Тот, не отвечая, полистал рукопись и стал читать дальше:
ГЛОССА {52}
Дружба по свету не рыщет, А любовь к нам рвется в дом. Всюду нас любовь отыщет, Дружбу ищем днем с огнем. Слышу стоны, слышу вздохи, — Млеет сердце в томной страсти. Это мука или счастье — Жить в любовной суматохе? Всюду ждут тебя подвохи! Явь иль сон меня объяли? Разум смутен, слог напыщен, — Это вынесешь едва ли. Ах, на крыше и в подвале — Всюду нас любовь отыщет! Но однажды — час настанет, — Поборов тоску, томленье, Ты узнаешь исцеленье: Боль твоя как в воду канет, Вновь душа здоровой станет! Лживо кошкино сердечко, Постоянства нету в нем… Что в тоске чадить, как свечка? Лучше с пуделем под печку — Дружбу ищут днем с огнем! Но я знаю…— Нет, — прервал маэстро чтение профессора, — нет, друг мой, я, право, теряю с вами всякое терпение; вы или другой шутник решили забавы ради сочинить стихи в духе кота, а теперь возводите поклеп на моего доброго Мурра и целое утро дурачите меня. Шутка, впрочем, недурна и особенно должна понравиться Крейслеру, тот уж, конечно, ле преминет воспользоваться ею для веселенькой охоты, где вы в конце концов можете очутиться в роли травимой дичи. А теперь бросьте ваш остроумный маскарад и скажите мне честно и прямо, в чем, собственно, цель этой забавной мистификации?
Профессор отложил рукопись, серьезно посмотрел маэстро в глаза и сказал:
— Эти листки принес мне несколько дней назад пудель Понто, а он, как вам должно быть известно, состоит в приятельских отношениях с котом Мурром. Хотя пес приволок рукопись в зубах, как и подобает ему таскать поноску, она была целехонька, когда он положил ее мне на колени, причем Понто ясно
— Что за чертовщина! — воскликнул маэстро. — А ну-ка, взгляну, все ли мои книги на месте?

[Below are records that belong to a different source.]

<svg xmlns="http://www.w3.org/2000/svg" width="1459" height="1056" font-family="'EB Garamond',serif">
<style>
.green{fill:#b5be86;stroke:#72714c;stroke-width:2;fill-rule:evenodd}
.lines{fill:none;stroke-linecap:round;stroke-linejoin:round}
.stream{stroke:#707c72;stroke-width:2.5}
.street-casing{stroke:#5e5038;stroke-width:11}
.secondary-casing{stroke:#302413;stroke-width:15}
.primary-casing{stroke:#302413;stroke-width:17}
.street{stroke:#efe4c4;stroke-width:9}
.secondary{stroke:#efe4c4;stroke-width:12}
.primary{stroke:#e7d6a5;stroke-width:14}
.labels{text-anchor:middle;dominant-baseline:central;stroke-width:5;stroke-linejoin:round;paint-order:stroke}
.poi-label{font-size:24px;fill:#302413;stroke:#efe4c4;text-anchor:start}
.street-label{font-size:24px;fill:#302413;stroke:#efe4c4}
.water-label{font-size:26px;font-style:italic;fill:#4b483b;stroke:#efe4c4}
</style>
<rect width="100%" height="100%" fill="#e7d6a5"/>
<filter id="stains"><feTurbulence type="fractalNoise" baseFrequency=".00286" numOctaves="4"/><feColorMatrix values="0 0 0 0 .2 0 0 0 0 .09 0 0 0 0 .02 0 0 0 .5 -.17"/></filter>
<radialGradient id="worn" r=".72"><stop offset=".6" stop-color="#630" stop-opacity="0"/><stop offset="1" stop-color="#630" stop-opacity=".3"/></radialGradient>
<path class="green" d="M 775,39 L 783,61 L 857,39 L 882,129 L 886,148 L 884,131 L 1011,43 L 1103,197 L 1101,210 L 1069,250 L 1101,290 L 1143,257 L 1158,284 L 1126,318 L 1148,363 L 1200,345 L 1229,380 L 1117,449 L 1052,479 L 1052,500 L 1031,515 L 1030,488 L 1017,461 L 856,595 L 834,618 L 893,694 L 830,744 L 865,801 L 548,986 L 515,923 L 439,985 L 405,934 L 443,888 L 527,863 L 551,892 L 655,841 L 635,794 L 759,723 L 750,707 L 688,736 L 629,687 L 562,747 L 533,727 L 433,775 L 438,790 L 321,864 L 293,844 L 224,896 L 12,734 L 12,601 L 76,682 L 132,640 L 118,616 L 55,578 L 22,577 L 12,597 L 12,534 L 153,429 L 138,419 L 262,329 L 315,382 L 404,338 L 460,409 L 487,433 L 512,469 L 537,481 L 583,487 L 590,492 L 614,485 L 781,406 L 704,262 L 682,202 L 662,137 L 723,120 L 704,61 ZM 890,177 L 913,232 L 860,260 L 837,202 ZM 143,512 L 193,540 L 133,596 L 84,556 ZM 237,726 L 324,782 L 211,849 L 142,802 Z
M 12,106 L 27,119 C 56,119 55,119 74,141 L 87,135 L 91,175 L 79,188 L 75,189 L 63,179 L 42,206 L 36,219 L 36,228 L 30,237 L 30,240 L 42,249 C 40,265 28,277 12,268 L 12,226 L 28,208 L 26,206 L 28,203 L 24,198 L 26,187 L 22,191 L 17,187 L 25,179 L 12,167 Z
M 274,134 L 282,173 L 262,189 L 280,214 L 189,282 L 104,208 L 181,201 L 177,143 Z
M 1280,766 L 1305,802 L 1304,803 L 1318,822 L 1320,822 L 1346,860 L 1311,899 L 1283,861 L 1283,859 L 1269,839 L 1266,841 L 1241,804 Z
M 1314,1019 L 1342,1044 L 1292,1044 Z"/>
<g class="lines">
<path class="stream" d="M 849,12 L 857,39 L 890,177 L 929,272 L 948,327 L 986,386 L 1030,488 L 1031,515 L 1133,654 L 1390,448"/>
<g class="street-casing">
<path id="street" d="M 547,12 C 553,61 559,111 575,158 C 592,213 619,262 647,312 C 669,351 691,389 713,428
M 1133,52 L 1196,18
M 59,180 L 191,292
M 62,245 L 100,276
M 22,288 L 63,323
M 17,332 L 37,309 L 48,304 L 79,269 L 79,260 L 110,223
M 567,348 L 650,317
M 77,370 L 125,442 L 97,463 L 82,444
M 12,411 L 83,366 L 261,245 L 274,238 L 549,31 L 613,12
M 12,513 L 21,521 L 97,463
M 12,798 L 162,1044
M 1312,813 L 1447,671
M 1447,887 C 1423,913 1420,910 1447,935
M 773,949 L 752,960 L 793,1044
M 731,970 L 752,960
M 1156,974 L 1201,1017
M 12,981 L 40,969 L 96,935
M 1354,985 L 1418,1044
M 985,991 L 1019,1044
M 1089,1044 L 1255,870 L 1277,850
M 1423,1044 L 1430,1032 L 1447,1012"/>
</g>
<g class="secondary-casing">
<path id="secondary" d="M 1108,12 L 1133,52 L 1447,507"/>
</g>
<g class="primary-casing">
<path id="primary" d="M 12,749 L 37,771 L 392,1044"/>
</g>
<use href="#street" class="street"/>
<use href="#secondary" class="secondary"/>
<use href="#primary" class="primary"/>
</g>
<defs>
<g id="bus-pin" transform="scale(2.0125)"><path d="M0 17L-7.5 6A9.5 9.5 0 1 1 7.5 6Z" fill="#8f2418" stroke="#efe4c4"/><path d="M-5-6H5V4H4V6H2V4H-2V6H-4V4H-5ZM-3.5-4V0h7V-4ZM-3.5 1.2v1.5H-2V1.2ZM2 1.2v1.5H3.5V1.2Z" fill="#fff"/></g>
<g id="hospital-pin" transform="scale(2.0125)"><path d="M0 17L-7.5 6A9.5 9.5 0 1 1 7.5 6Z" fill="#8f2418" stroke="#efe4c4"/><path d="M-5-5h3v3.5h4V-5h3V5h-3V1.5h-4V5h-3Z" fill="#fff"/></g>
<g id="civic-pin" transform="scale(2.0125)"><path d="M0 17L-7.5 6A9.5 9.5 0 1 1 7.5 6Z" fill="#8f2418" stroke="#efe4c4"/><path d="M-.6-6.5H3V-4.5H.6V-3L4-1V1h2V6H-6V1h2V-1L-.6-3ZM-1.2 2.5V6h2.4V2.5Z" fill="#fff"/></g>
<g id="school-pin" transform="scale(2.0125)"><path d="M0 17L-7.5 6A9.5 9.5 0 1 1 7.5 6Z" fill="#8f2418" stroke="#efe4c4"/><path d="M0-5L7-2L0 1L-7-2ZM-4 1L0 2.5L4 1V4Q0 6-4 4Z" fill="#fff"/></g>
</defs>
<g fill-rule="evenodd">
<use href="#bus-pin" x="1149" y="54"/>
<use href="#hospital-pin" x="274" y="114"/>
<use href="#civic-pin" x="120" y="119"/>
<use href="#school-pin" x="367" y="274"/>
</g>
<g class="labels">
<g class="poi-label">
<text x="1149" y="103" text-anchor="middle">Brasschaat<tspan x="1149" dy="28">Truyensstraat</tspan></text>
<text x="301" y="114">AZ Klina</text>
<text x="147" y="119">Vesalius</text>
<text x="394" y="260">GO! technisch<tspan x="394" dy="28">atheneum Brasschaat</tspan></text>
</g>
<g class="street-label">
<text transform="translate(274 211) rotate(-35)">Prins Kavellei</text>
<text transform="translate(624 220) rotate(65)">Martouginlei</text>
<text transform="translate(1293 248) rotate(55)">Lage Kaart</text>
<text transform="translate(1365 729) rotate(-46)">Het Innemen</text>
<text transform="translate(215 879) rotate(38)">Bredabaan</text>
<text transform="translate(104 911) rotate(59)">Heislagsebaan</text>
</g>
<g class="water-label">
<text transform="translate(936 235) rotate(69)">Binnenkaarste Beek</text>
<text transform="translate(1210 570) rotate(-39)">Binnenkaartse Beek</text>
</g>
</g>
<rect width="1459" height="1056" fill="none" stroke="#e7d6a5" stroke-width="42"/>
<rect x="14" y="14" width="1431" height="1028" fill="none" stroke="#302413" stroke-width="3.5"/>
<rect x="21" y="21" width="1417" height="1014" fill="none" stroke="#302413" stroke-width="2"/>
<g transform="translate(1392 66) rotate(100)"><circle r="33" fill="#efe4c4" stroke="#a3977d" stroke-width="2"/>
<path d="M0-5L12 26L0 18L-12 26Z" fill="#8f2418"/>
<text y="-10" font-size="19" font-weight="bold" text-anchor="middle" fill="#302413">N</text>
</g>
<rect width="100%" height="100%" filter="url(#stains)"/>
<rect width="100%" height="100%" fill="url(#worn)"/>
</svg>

С этими словами он встал и подошел к книжному шкафу. Внезапно увидев меня, он отпрянул на целых три шага и застыл в полном изумлении. Профессор же, вскочив, воскликнул:
— Вот видите, маэстро? Вы-то воображали, что малый сидит себе смирно в соседней комнате, куда вы его заперли, а он пробрался в книжный шкаф и штудирует там науки или, что еще вернее, подслушивает наш разговор. Теперь он все знает, о чем мы здесь говорили, и может принять свои меры.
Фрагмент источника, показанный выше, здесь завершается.